TASKS TO PERFORM =>
1. Answer these questions using the article on underwriting Nashville short-term rentals:
(a) What yearly revenue figure does the listing give?
(b) How long do investors spend figuring out why their bank account falls short of the pro forma?
(c) What is AirDNA's market data based on?
2. Extend the article on underwriting Nashville short-term rentals, picking up right after its final sentence.
Segment Start: PAGE EXTRACT
Most Investors Chase Top-Line Revenue - Here's How We Underwrite Net Return

Every STR acquisition pitch in Nashville starts with the same number: projected gross revenue. The listing says $95,000 per year. The management company's pro forma says $102,000. AirDNA puts it somewhere in the middle. The investor sees the top-line figure, runs a quick mental calculation against the purchase price, and decides the deal looks good.

The problem is that gross revenue projections are almost useless as an investment metric. The number that determines whether a short-term rental makes money is net operating income after every actual cost is accounted for, and gross revenue is so far from that number that building an acquisition decision on top of it is the equivalent of evaluating a business on sales without ever looking at expenses.

We see the consequences of this approach regularly. Investors close on Nashville STR properties with confident revenue projections and spend the first two years figuring out why their bank account does not reflect what the pro forma promised.

Why Gross Revenue Is a Bad Starting Point

Revenue projections for STR properties are built on assumptions about occupancy, average daily rate, and seasonal consistency that are almost always optimistic. Management companies projecting your income have an incentive to show you a number that makes the deal look attractive. AirDNA's market data is based on actively listed properties in a geography, which skews toward properties already performing well rather than the full distribution of outcomes.
Segment End: PAGE EXTRACT
Segment Start: GIVEN DATA
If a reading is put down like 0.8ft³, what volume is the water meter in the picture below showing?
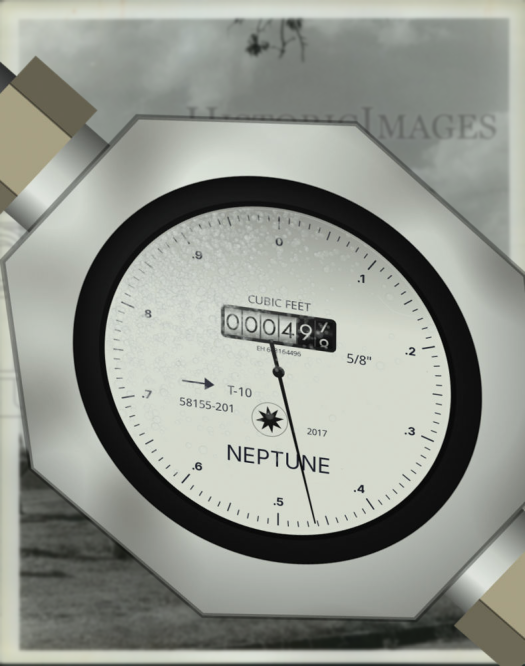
Segment End: GIVEN DATA
YOUR RESPONSES =>
1.
(a) $95,000 per year.
(b) The first two years.
(c) Actively listed properties in a geography.

2.
The more fundamental problem is that gross revenue says nothing about what you actually keep. A Nashville STR generating $90,000 in gross annual revenue might produce $15,000 in free cash flow before debt service, or it might produce negative cash flow. The difference is entirely determined by the expense stack, which most pro formas understate substantially.

We have covered the operating cost side of this in detail separately. The short version: management fees, cleaning, platform fees, utilities, insurance, FF&E replacement, and maintenance reserves routinely consume 55 to 65 percent of gross revenue on a well-run Nashville STR. On a property generating $90,000 gross, that leaves $31,500 to $40,500 to cover debt service before you see a dollar of cash flow.

If the debt service on a $700,000 acquisition at current rates is $42,000 per year, you have already crossed into negative cash flow territory before accounting for any capital expenditures or unexpected costs.

The Framework We Actually Use

We underwrite Nashville STR acquisitions by building from the bottom up rather than from the top down. That means starting with the realistic expense stack and working backward to determine what the property needs to gross in order to achieve an acceptable return, rather than starting with a revenue projection and hoping it covers costs.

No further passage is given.